WHAT YOU SHOULD DO -
Copy every record below exactly.

GIVEN DATA -
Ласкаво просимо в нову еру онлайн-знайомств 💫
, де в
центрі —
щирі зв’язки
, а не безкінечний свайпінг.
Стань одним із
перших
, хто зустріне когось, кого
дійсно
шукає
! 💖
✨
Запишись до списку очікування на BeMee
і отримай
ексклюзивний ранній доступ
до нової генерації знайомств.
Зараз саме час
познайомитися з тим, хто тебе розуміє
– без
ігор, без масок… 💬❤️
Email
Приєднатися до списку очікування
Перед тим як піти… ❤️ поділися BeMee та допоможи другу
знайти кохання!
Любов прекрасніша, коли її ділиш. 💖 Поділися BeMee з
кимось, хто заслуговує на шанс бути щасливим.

ANSWER FOR THIS EXERCISE -
Ласкаво просимо в нову еру онлайн-знайомств 💫
, де в
центрі —
щирі зв’язки
, а не безкінечний свайпінг.
Стань одним із
перших
, хто зустріне когось, кого
дійсно
шукає
! 💖
✨
Запишись до списку очікування на BeMee
і отримай
ексклюзивний ранній доступ
до нової генерації знайомств.
Зараз саме час
познайомитися з тим, хто тебе розуміє
– без
ігор, без масок… 💬❤️
Email
Приєднатися до списку очікування
Перед тим як піти… ❤️ поділися BeMee та допоможи другу
знайти кохання!
Любов прекрасніша, коли її ділиш. 💖 Поділися BeMee з
кимось, хто заслуговує на шанс бути щасливим.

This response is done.